### Extrait à lire

* * *

Friday, August 16, 2013

Comment comprendre l'échec des Frères musulmans



maysa abu ghannam

Croyez-moi, cela n’a rien à voir avec al-Sisi ou Morsi. Il s’agit plutôt d’hégémonie et du traitement sans ménagement infligé aux opposants politiques, une situation endémique aux sociétés en mutation. C’est simplement un conflit d’intérêts entre d’un côté, le désir incontrôlable de rester au pouvoir, et de l'autre côté le désir des opposants de revenir à ce même pouvoir.

Telle est l’Egypte et telle est l’histoire d’al-Sisi, de Morsi, d’El Baradei, d’Amr Moussa, des Jeunes Révolutionnaires et du mouvement Tamarod, chaque acteur s’efforçant de garantir la suprématie du pouvoir pour lui et d’en rejeter les autres. Je crois que c'est un peu dans la nature et que l’incitation au meurtre en accusant l’opposant de trahison ou de terrorisme, ou au nom de la liberté et de la démocratie, est tout sauf le triangle où chaque vertex représente le desir de gouverner en fonction des objectifs internes régionaux et internationaux.

Si vous retournez ce triangle, vous verez que chaque angle a le même poids, puisque chacun peut être à un moment en haut de la pyramide lorsque les autres servent de base, à l’opposé du sommet. Ce qui se passe en Egypte est un renversement armé exprimé à l’aide de slogans révolutionnaires. Les Frères musulmans ont récolté les fruits du soulèvement du 25 janvier, alimenté par la jeunesse du pays, dont le but était d’apporter un changement, un avenir meilleur, une justice sociale, le développement, la démocratie, et le plus important, de créer un espace d’expression de leur individualité, de leur créativité et d’influer sur la création de la nation et de l’Etat de leurs rêves.

Cependant, nos rêves ne sont pas toujours ancrés dans la réalité. L’islam politique a pu gagner les élections en brandissant la bannière de la religion, mais ses mouvements principaux, dont le Hamas, les Frères musulmans et leurs nombreux alliés, ne réalisent pas qu’aujourd’hui les gens ont un grand besoin de liberté (dans sa plus brillante incarnation), et qu’il n’y a pas de place pour accuser les autres d’hérésie ou pour marginaliser ou assujettir les chrétiens ou les Juifs comme cela était le cas pendant l’âge d’or de l’Islam.

* * *

Images de visualisation de données:
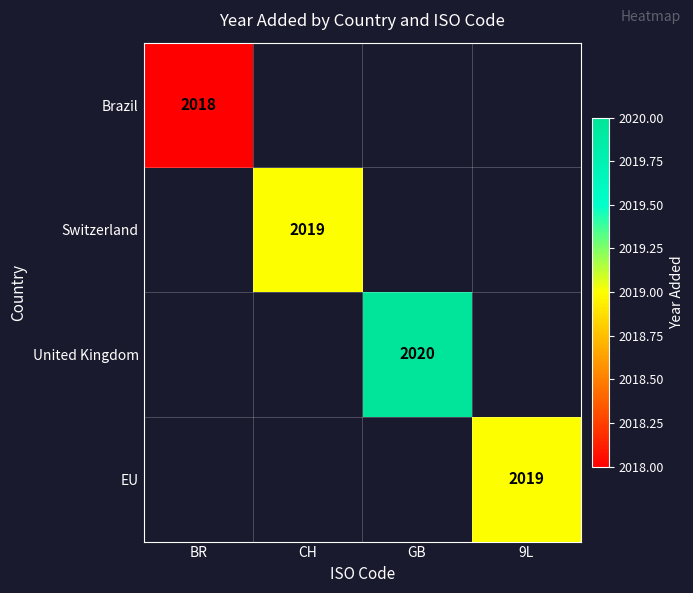

The value of United Kingdom at GB is 2020. True or false?

True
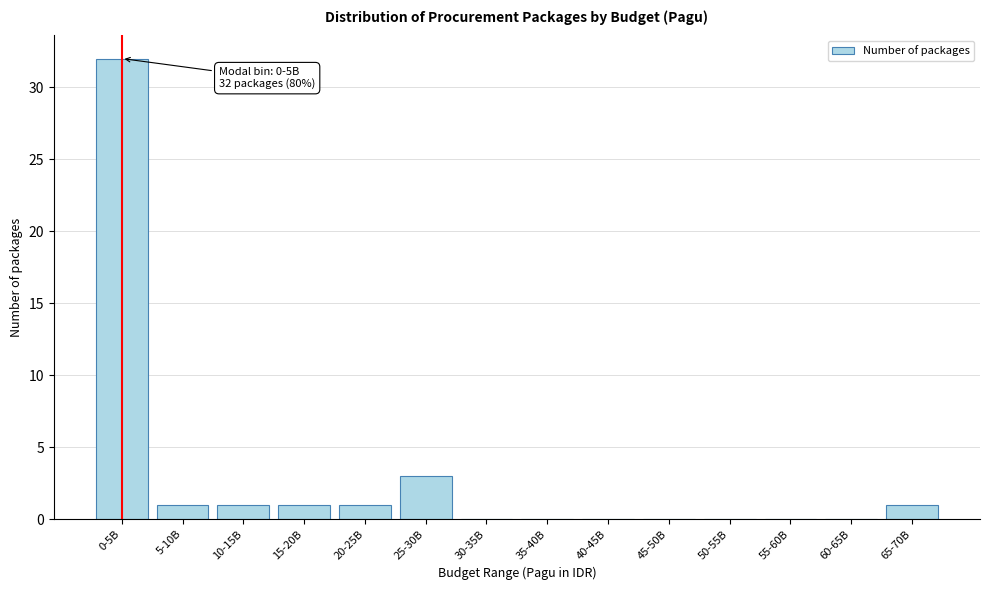

Reading left to right, what are all the values shown in this chart?

0-5B=32	5-10B=1	10-15B=1	15-20B=1	20-25B=1	25-30B=3	30-35B=0	35-40B=0	40-45B=0	45-50B=0	50-55B=0	55-60B=0	60-65B=0	65-70B=1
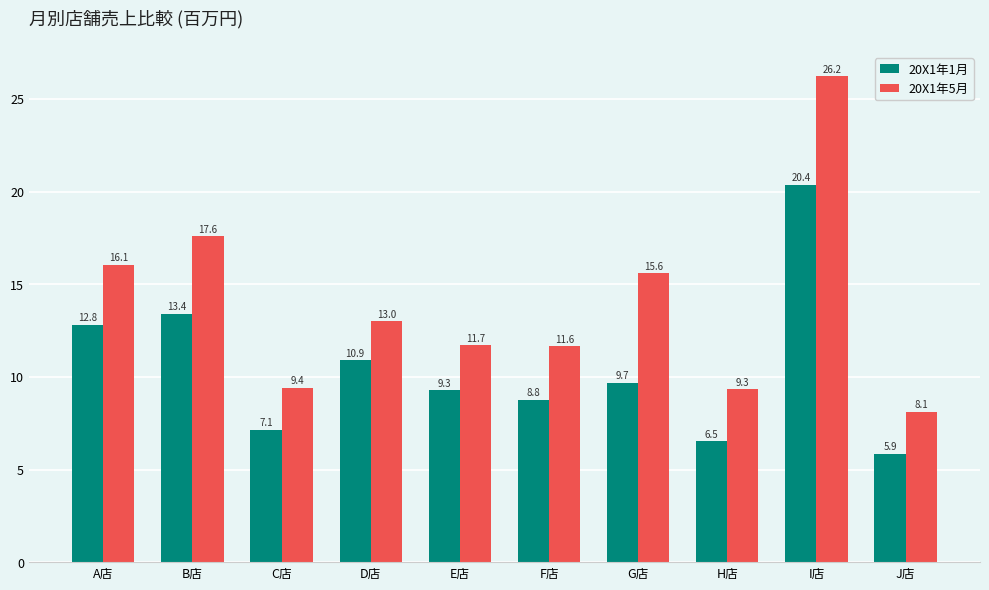

Reading left to right, what are all the values shown in this chart?

20X1年1月: A店=12.8	B店=13.4	C店=7.1	D店=10.9	E店=9.3	F店=8.8	G店=9.7	H店=6.5	I店=20.4	J店=5.9
20X1年5月: A店=16.1	B店=17.6	C店=9.4	D店=13.0	E店=11.7	F店=11.6	G店=15.6	H店=9.3	I店=26.2	J店=8.1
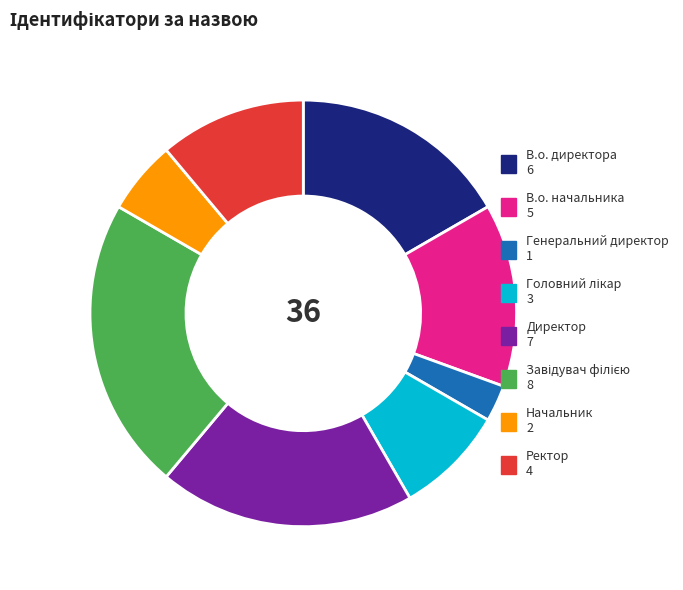

Is the sum of Генеральний директор 1 and Ректор 4 greater than half?

No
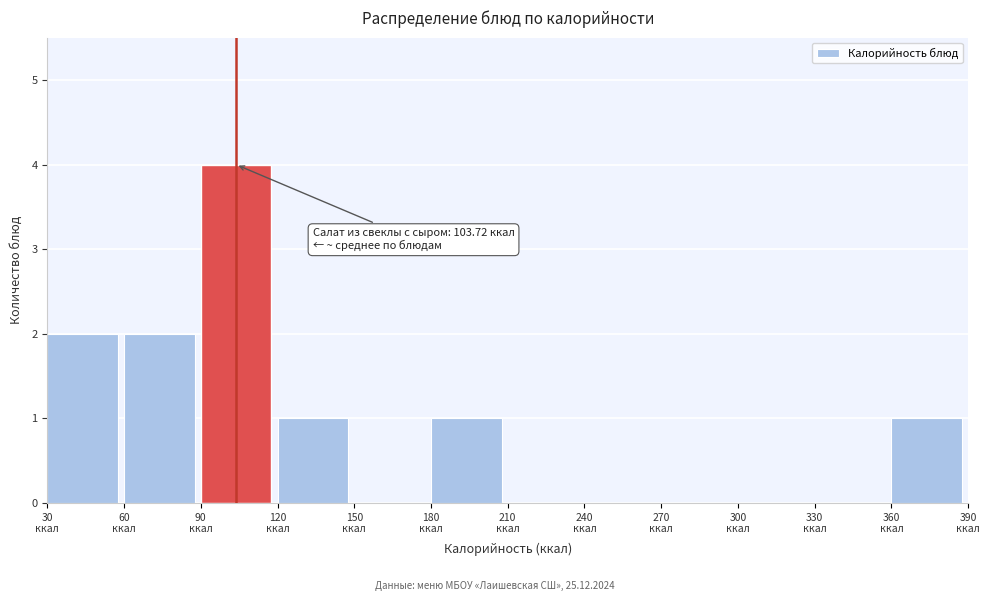

Which range on the x-axis has the tallest bar?

90 to 120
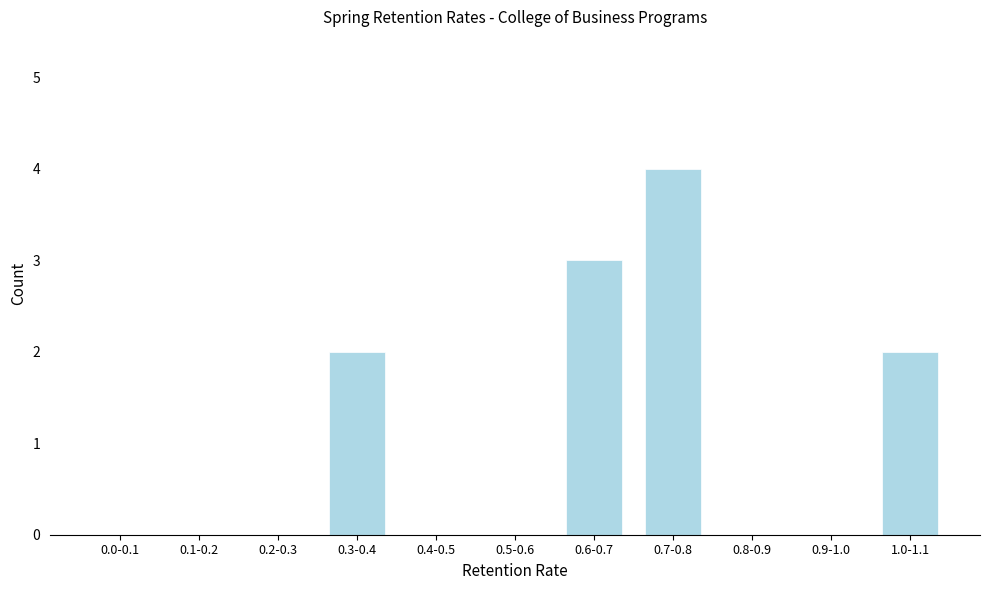

Reading left to right, transcribe all the data shown in this chart.

0.0-0.1=0	0.1-0.2=0	0.2-0.3=0	0.3-0.4=2	0.4-0.5=0	0.5-0.6=0	0.6-0.7=3	0.7-0.8=4	0.8-0.9=0	0.9-1.0=0	1.0-1.1=2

* * *

Recopiez fidèlement le passage de l'article sur l'échec des Frères musulmans, à partir des mots « Croyez-moi, cela n’a » et jusqu'à « ce même pouvoir. » inclus.

Croyez-moi, cela n’a rien à voir avec al-Sisi ou Morsi. Il s’agit plutôt d’hégémonie et du traitement sans ménagement infligé aux opposants politiques, une situation endémique aux sociétés en mutation. C’est simplement un conflit d’intérêts entre d’un côté, le désir incontrôlable de rester au pouvoir, et de l'autre côté le désir des opposants de revenir à ce même pouvoir.